• **TASK INSTRUCTIONS**
Go through the data below and copy each line where the word "wrist" occurs.

• **GIVEN RECORDS**
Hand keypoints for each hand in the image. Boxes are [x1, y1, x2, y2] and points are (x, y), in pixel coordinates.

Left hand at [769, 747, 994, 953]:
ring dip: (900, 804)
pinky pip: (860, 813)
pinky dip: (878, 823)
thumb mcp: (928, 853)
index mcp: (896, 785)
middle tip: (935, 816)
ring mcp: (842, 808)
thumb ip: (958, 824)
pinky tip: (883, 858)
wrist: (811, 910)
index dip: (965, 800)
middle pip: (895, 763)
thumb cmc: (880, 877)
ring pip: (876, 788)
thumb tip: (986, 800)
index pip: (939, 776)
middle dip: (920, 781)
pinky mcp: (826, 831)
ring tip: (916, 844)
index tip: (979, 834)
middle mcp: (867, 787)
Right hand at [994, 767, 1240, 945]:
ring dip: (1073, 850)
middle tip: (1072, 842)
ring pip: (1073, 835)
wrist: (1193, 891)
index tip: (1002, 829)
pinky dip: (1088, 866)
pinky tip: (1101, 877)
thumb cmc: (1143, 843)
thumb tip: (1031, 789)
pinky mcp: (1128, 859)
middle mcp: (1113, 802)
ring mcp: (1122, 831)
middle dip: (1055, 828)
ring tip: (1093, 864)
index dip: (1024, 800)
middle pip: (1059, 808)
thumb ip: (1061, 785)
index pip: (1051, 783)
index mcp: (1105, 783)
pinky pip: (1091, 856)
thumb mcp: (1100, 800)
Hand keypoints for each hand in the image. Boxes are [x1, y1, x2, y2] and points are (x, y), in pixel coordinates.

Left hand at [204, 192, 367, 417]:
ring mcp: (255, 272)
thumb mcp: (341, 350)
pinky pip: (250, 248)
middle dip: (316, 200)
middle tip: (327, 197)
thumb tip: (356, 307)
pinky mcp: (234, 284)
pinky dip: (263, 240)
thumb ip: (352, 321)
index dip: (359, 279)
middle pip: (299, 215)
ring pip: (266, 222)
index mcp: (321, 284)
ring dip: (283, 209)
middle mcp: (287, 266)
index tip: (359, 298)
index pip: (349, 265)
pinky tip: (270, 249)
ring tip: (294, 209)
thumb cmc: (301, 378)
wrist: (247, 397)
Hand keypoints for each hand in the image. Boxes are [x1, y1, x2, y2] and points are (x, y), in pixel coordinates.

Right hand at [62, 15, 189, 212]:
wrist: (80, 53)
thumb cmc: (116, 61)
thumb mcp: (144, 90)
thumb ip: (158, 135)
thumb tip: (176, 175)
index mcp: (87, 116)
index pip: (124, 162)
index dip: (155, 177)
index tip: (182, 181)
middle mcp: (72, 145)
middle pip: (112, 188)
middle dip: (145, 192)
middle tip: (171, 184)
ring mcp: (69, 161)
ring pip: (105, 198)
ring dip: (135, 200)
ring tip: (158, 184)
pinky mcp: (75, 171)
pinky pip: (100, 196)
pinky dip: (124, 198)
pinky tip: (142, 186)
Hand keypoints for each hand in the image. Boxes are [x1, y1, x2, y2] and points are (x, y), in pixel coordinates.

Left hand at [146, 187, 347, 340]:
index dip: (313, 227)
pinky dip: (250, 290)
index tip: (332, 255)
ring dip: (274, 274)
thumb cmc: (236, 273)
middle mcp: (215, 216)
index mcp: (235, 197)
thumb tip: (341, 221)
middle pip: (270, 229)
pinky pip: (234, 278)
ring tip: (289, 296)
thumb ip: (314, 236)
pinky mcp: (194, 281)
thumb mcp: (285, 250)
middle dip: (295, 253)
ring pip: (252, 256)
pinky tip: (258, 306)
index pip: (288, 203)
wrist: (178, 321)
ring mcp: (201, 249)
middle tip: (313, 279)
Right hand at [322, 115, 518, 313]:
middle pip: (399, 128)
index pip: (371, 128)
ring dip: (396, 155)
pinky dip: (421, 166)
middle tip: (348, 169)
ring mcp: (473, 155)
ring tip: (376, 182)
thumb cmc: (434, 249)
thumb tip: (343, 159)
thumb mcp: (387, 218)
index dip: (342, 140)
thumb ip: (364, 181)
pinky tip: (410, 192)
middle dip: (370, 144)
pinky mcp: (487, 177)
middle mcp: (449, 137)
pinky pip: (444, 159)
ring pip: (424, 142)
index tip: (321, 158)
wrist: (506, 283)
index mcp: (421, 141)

• **OUTPUT FOR THIS TASK**
wrist: (811, 910)
wrist: (1193, 891)
wrist: (247, 397)
wrist: (80, 53)
wrist: (178, 321)
wrist: (506, 283)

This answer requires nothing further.